“The child is better dead than lost”
– Ukwuani Proverb
My children grew up staying mostly with me. They did not go to boarding school and even when they went away on holiday, I cannot recall them spending two or three weeks away at a stretch.
At about 18 when the eldest moved into the hostel after her admission to the university in Lagos, there was hardly any weekend when I did not find an excuse to visit, often under the pretext of taking some needed provision to her.
I’ve found that I’m not alone. If we can help it, we, parents, want our children to be near, until it becomes inevitable to empty the nest.
My moment of truth came in 2010 when the same eldest child who had been at the University of Lagos, had to transfer to the US to continue her studies.
It was my lot to take her to school just weeks after Mutallab, the Nigerian underwear bomber, had made entering US hell for Nigerians. Going through immigration was a nightmare, but that was the beginning of my emotional roller coaster.
After she completed her registration at school and it was time for me to return, the humiliation at the US border control on our arrival paled into insignificance compared with the trauma of leaving her behind.
Was I really going to leave behind all by herself nearly 10,000 miles away from home and family? Was I going to leave her in a place where if ever she made a distress call I would be unavailable even 24 hours after her call for help?
Was transferring her to school in the US thousands of miles away from home the right decision?
On that last day of my visit to her dormitory on my way to the airport back to Nigeria, after we hugged, said our goodbyes and she closed the door, I still stood there outside her door for a very, very long time, before I slunk off. It was hard.
Yet, this was not supposed to be a sad separation.
Since February 19 when Boko Haram kidnapped 110 girls from Dapchi, I’ve been thinking about that day in Austin, Texas, when I left my daughter all by herself, for the first time in both of our lives, not knowing what was going to happen to her after my departure.
If I could be so deeply confused and saddened by the prospects of her safety in a largely secure place, then I wonder how the parents of the Dapchi 110 must be feeling, losing the apples of their eyes to murderous strangers with no idea where they are now and what is happening to them.
Buhari came close to this experience in a public way, lately. In December, his son, Yusuf – his only son – was involved in a bike accident that nearly claimed his life.

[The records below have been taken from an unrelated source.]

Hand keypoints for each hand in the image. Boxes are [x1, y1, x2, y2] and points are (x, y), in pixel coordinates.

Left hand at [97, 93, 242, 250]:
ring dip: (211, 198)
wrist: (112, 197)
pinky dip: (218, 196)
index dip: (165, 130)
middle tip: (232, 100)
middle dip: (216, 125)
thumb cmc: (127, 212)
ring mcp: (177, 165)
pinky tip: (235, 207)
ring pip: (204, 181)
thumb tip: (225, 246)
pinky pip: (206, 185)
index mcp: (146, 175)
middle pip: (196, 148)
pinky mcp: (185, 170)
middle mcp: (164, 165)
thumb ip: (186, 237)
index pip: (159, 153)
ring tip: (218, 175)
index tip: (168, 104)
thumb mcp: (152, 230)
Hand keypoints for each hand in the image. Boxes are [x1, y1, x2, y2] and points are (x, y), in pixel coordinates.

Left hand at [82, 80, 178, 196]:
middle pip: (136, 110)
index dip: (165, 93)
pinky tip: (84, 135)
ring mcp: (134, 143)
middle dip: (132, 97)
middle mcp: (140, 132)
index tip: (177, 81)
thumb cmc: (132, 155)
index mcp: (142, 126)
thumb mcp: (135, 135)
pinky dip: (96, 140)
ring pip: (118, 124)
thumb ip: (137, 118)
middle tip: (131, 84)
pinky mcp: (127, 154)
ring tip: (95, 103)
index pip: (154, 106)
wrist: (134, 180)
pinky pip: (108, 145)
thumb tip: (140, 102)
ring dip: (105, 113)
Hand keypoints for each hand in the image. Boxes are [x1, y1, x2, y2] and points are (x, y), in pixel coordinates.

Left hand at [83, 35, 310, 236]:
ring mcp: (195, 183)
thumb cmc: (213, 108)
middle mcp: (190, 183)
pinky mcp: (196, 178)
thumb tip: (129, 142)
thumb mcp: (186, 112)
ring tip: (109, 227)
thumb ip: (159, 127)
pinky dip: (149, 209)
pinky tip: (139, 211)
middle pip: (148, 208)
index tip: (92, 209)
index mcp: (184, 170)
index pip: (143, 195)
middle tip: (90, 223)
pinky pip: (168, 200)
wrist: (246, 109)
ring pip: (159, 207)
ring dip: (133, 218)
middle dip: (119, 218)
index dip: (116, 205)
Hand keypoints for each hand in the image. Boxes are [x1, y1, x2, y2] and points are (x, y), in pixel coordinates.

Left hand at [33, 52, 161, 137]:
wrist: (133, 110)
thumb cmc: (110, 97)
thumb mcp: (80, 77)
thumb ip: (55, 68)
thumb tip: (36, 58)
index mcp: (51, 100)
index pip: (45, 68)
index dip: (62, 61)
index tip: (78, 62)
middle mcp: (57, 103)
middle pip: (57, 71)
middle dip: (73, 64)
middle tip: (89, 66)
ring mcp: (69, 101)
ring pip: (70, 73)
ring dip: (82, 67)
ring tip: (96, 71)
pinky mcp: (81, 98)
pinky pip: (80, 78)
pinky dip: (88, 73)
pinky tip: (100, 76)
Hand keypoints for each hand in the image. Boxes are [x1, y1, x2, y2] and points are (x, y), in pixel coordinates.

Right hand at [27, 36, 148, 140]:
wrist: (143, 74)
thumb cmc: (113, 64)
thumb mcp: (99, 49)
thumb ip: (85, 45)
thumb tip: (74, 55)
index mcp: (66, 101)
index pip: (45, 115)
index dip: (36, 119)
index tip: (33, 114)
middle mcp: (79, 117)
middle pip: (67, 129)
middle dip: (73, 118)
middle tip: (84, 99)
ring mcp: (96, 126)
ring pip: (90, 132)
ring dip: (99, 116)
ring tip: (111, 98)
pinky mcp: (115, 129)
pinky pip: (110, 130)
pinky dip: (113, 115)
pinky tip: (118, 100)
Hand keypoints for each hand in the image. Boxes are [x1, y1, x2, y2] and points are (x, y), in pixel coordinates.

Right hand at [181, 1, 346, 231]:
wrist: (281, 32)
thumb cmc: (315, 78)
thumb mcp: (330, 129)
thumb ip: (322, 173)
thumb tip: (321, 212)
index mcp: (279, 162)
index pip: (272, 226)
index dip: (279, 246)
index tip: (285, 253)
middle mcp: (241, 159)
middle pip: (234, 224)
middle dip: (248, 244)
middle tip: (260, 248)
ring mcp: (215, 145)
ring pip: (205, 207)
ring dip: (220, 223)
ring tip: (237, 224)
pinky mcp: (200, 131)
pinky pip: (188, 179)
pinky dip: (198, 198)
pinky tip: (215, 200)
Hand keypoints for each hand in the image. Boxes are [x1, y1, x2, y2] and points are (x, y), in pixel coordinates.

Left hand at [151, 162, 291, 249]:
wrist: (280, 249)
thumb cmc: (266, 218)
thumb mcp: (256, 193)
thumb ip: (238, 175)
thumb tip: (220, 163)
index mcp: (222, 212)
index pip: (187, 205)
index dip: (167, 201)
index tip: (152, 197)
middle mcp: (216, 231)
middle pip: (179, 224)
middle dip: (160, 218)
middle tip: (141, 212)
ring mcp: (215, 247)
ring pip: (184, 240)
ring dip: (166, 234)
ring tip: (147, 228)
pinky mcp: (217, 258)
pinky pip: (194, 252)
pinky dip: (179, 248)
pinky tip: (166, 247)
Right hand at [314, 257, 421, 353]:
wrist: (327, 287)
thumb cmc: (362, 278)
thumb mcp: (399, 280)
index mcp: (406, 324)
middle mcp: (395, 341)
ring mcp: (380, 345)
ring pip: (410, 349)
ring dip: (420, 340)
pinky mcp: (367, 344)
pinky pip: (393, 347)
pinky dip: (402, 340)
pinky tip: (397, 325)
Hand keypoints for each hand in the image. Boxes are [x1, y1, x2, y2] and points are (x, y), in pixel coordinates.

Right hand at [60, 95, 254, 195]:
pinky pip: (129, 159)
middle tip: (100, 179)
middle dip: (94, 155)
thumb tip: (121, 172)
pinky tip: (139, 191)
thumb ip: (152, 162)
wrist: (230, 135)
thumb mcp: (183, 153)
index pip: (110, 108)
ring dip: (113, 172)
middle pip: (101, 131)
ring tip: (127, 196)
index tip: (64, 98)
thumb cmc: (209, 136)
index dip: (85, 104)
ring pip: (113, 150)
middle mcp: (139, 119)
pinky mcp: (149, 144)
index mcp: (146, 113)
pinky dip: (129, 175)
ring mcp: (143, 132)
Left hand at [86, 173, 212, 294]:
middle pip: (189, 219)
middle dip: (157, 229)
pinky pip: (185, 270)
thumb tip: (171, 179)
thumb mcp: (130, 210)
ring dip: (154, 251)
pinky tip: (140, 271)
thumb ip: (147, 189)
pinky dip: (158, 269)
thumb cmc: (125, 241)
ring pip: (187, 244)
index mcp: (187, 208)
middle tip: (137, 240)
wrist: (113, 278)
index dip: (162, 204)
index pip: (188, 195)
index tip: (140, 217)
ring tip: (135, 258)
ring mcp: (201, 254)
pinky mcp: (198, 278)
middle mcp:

The country rallied round him and the First Family – which is as it should be. I still remember those pictures from the early days of the accident, when the poor chap’s life was hanging by a thread at Cedacrest Hospitals, Abuja.
Buhari and his wife, Aisha, visited the hospital a couple of times. On no occasion was the red carpet laid out for them like it happened during the President’s visit to Dapchi.
When I saw photographs from that Dapchi visit that was the first thing that struck me – the red carpet and Buhari’s light blue three-piece agbada and a matching cap.
I’m not saying his heart was not heavy with grief or that he should have faked his concern by appearing in rags. But for God’s sake, it was a solemn visit, in some way reminiscent of his visits to Yusuf after the chap’s bike accident.
It was a visit to a crime scene strewn with the broken emotions of a community that is half-dead, as one resident described it. If it didn’t occur to Buhari’s chaperons not spread the red carpet and deck the place like a set for the Oscars, didn’t the President himself think that his appearance was insensitive?
I understand that only one thing is important now – the safe return of the girls, and hopefully, the other 100 Chibok girls still unaccounted for. Yet symbols, especially genuine and moderate symbols, can help the community manage in a very difficult and distressing moment like this.
It didn’t help matters that Buhari was comparing his response with that of former President Goodluck Jonathan in Chibok. He ought to know that no two miseries are ever alike; yet each demands our fullest empathy and nothing less.
Every time the door opens or closes in any of those 110 homes in Dapchi, the families expect to hear something about their missing girls.
Every time they enter the rooms where their children used to sleep, hear someone with a similar voice, see someone in similar clothes, or find a striking silhouette around the corner, the memories of their missing girls come flooding back.
They deserve more than dumb comparisons and a red carpet guest that will not wipe away their tears.